Friday, April 14, 2017

Thinking rightly about trials

     Although we have labeled the entire book of James as intended to correct wrong thinking, we were able to make quite a list Tuesday of RIGHT thinking, especially about trials. When he begins the book telling us to consider it joy when we encounter trials, you know there will be considerable restructuring of the way we think involved.
     First, James clearly tells us that the results of trusting God through trials are huge: patience, endurance, steadfastness, maturity, completeness. He even says at the end we will lack nothing. In a nutshell, we will be like Christ, the firstfruit of this new kind of person that we call a Christian. "Let endurance do its work," the NASB says. Cooperate with what God is trying to create in you. Anything you experience, "good times" or "bad times" can be used by God to make you more like Christ, and that is James main point in these opening verses.

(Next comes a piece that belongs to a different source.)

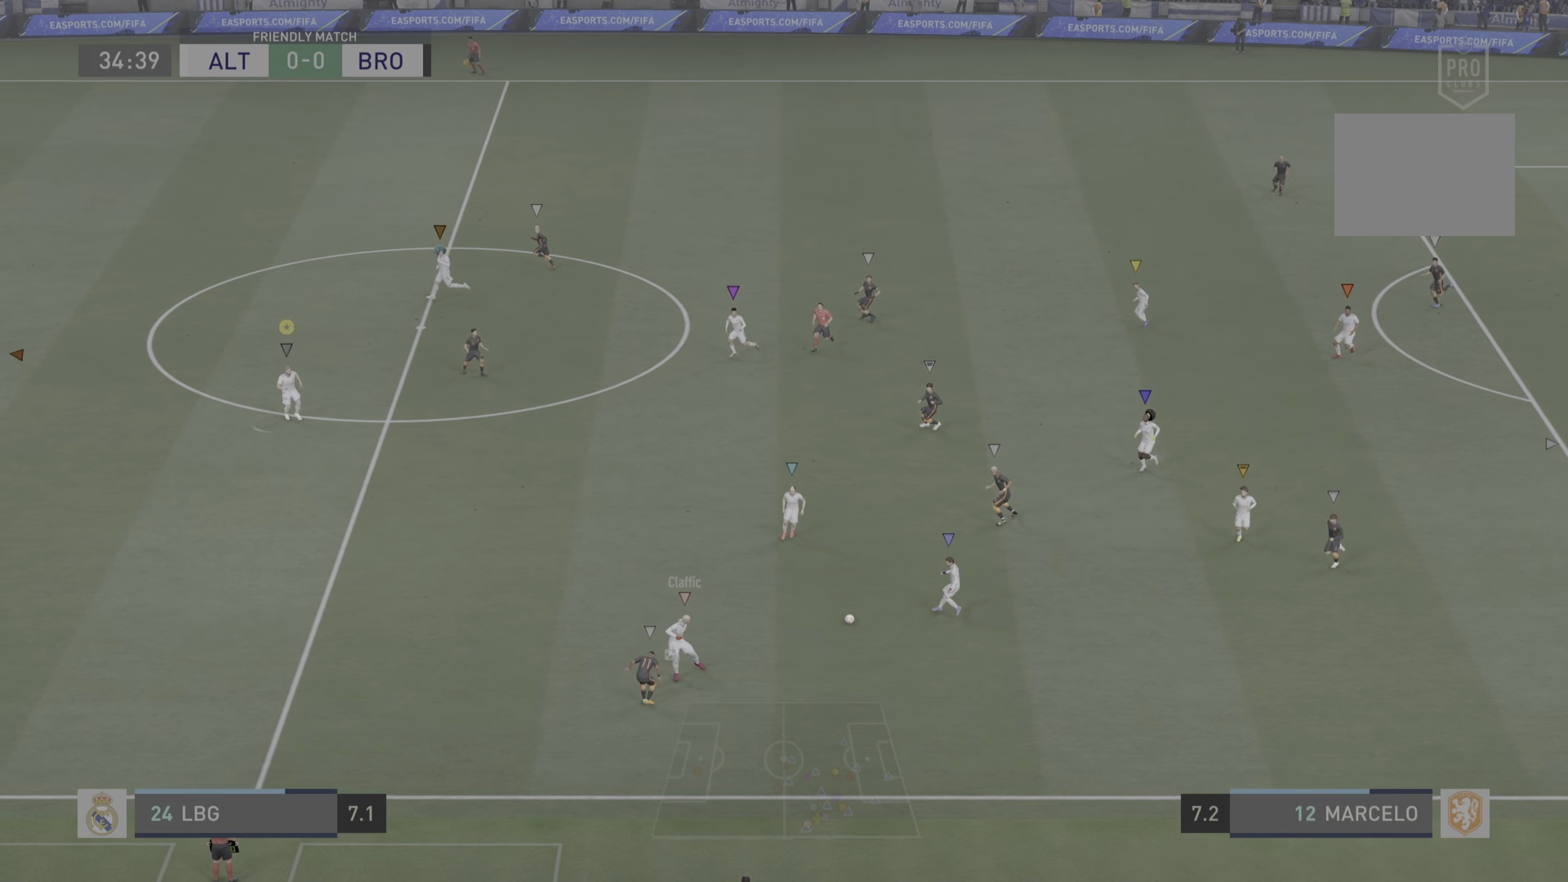
{"buttons": ["L2"], "left_stick": "down", "right_stick": "center", "events": [[117, "left_stick", "down-right"], [150, "R2", "up"], [217, "left_stick", "right"], [350, "left_stick", "down"], [367, "L2", "down"]]}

     But we found other right thinking is the section. We found that we should be single-minded, not double. Focused. This will be explained more fully later, but thinking rightly includes wanting whatever God wants for us. Double-minded would be thinking about what we want and what God wants and trying to get them both. Don't think you'll get what God wants that way, verse 7 says.
    Another way to think rightly is to consider whatever circumstance we are in temporary, because they are, in fact, temporary. Scripture loves to use the illustration of flowers to picture the brevity of whatever is going on in our lives. They are the perfect illustration. The daffodils I've been waiting and waiting for have been so beautiful for a few days, and they are already nearly done. The tulips are beginning; if the thunderstorms don't get them (or the deer!) then the warmer temperatures will. "This too shall pass" turns out to be a spiritual reality we can count on.
    We will have a lot more correction to our thinking as we make our way through the book of James, These are the main ideas we drew out of his introduction in 1:1-18. But these three big ideas can be life changing on their own. Let's keep them in mind.